La Gambie a en ce sens mis en place un moratoire officiel sur les exécutions et a signé un traité international qui empêche un retour en arrière.
Cependant, tous les pays d’Afrique subsaharienne ne suivent pas cette tendance. En République démocratique du Congo, par exemple, le gouvernement a annoncé qu’il voulait reprendre les exécutions pour lutter contre les groupes armés. Les ONG critiquent cette décision, disant qu’elle repose sur une idée fausse selon laquelle la peine de mort améliorerait la sécurité.

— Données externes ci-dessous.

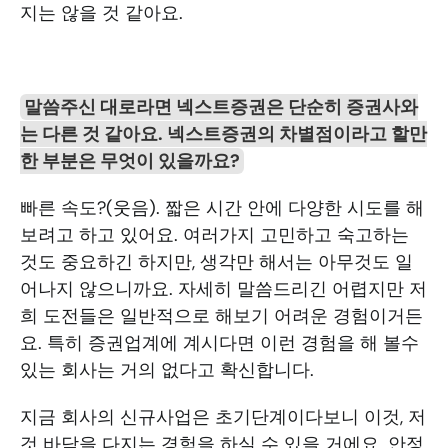
지는 않을 것 같아요.
말씀주신 대로라면 넥스트증권은 단순히 증권사와
는 다른 것 같아요. 넥스트증권의 차별점이라고 할만
한 부분은 무엇이 있을까요?
빠른 속도?(웃음). 짧은 시간 안에 다양한 시도를 해
보려고 하고 있어요. 여러가지 고민하고 숙고하는 
것도 중요하긴 하지만, 생각만 해서는 아무것도 일
어나지 않으니까요. 자세히 말씀드리긴 어렵지만 저
희 도전들은 일반적으로 해보기 어려운 경험이거든
요. 특히 증권업계에 계시다면 이런 경험을 해 볼수 
있는 회사는 거의 없다고 확신합니다. 
지금 회사의 신규사업은 초기단계이다보니 이것, 저
것 바닥을 다지는 경험을 하실 수 있을 거에요. 안정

Ces organisations prévoient de faire entendre leur point de vue lors de la prochaine assemblée générale des Nations unies à la fin de l’année. Selon Anne Denis, responsable d’Amnesty France sur ce sujet, il est clair que l’Afrique montre une volonté croissante d’abolir la peine de mort.
L’Afrique subsaharienne pourrait devenir un exemple pour d’autres régions du monde en matière d’abolition de la peine capitale.